Thales has achieved its first sales contract for the Gecko solution within the civil domain. The solution will detect and identify small-size drones for the civil airspace of a South-East Asian country.

The contract includes the Gecko solution, Squire radars and various thermal cameras. The Gecko solution is required to be in operation before the end of 2016

The purpose of the project is to provide various deployable posts for the detection and identification of small-size drones. A local control post for each deployable post will be provided, as well as a centralised control post. The contract integrates the Gecko optronic solution, Squire radars and various thermal cameras. The client will use this solution, provided by Thales, in public events to monitor different urban areas and, especially, to control the use of drones.

The Thales Gecko is developed in Spain and has dual application, both civil and military. It is based upon an optronic solution that employs Thales’s long-range infrared Suzie camera. It is a fully Spanish product development with dual application, both civil and military.

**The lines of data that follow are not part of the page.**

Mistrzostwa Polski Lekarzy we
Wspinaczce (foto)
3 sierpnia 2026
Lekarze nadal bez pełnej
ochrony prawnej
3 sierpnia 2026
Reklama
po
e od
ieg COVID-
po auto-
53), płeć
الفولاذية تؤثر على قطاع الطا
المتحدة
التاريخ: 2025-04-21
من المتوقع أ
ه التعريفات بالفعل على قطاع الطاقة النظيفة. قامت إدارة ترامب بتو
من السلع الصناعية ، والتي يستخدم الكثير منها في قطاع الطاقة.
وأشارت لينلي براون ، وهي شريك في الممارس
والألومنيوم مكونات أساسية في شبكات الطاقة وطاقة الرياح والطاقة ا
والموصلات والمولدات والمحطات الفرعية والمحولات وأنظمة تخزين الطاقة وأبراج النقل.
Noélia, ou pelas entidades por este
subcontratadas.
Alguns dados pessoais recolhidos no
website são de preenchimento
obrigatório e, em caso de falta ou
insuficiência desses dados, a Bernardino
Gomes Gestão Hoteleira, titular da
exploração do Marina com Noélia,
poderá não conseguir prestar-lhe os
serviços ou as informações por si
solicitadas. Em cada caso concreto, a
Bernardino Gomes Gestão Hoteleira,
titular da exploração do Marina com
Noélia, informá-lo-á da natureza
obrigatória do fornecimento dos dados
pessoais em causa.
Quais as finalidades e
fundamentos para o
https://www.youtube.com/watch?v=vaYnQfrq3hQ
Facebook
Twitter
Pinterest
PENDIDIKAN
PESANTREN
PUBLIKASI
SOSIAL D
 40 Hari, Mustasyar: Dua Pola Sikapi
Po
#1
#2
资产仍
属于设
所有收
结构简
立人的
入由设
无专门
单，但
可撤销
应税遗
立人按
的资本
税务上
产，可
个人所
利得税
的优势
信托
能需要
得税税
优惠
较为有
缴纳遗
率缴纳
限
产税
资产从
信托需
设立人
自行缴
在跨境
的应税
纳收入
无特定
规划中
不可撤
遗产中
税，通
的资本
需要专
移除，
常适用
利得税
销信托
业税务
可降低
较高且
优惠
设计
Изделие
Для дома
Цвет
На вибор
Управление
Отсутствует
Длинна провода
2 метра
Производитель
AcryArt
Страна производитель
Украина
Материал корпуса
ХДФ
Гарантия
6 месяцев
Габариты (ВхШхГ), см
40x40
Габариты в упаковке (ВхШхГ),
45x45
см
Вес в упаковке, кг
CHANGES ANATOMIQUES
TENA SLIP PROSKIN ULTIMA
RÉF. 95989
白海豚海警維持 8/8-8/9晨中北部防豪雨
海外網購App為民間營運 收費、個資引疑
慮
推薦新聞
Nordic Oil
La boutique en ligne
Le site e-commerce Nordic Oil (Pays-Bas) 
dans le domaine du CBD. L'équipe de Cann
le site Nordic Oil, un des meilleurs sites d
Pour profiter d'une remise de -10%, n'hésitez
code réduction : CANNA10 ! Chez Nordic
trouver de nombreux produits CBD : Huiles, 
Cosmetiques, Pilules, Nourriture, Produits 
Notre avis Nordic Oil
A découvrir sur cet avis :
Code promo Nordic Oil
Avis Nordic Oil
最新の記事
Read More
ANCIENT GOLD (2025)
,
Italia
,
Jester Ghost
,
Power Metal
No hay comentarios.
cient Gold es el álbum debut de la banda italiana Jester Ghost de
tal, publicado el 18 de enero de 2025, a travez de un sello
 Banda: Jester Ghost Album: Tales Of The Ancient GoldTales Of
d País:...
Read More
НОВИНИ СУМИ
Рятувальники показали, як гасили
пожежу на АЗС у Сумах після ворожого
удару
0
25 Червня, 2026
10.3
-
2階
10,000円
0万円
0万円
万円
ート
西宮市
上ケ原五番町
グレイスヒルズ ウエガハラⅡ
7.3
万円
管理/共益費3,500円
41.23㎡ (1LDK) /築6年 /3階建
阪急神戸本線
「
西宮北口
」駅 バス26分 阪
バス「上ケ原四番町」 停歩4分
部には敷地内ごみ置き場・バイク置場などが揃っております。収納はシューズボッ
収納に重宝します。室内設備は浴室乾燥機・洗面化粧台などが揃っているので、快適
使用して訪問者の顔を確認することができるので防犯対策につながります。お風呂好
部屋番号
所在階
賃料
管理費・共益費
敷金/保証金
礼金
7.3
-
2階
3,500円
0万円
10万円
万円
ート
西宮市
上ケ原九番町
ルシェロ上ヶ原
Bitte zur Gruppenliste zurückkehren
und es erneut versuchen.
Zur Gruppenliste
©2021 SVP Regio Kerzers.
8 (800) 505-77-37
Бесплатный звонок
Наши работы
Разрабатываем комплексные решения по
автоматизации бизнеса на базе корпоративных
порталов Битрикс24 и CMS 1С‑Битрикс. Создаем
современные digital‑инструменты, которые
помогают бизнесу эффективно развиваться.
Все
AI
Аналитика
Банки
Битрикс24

The solution will have the flexibility to be deployed in different places over a period of several weeks and will tackle today’s challenge of detecting small-size drones in the civil airspace.

For Thales in Spain, undertaking this project is a veritable milestone, as this is the first time it has signed an export contract for the Gecko solution.

The military version of Gecko is already in use by the Army as a means for distance vision for RG-31 protected vehicles and for the clean-up of routes. In the civil sphere, Gecko is also being used in Spain as a surveillance solution for borders, drug trafficking, etc. The Gecko solution is planned to be in operation by the end of 2016.

“As a key actor in the UAV market, Thales is excited to embark on this project with the aim of tackling the complexity of detecting small-size drones and the challenges that we face due to the civil use of drones in airspaces worldwide,” says José Sarnito, Business Development Director for the Thales in Spain Aeronautics, Defence and Security Area.